Data shown:
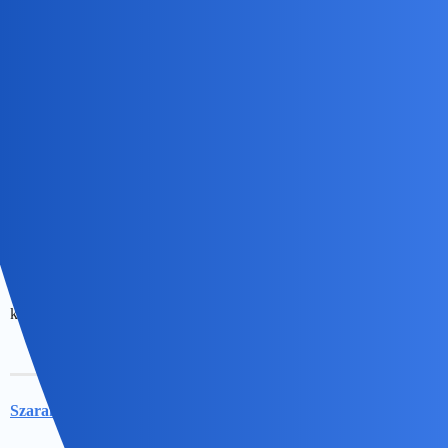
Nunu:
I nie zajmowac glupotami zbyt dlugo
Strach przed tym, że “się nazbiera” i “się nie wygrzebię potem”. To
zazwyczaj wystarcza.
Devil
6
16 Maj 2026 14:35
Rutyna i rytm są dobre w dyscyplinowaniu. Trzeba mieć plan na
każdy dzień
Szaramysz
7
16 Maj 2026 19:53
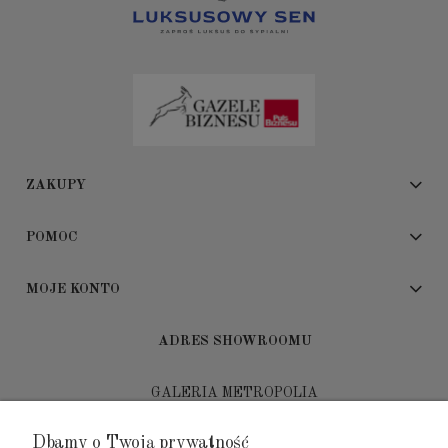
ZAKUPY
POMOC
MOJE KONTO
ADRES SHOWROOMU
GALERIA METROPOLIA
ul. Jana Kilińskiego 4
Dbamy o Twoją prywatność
==
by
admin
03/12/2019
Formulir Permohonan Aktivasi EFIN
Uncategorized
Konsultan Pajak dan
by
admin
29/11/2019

Your assignment:
Print from the line containing "każdy dzień" through the line containing "Dbamy o Twoją prywatność" in the data above, exactly as the lines stand, and omit every picture.

Result for this task:
każdy dzień
Szaramysz
7
16 Maj 2026 19:53
ZAKUPY
POMOC
MOJE KONTO
ADRES SHOWROOMU
GALERIA METROPOLIA
ul. Jana Kilińskiego 4
Dbamy o Twoją prywatność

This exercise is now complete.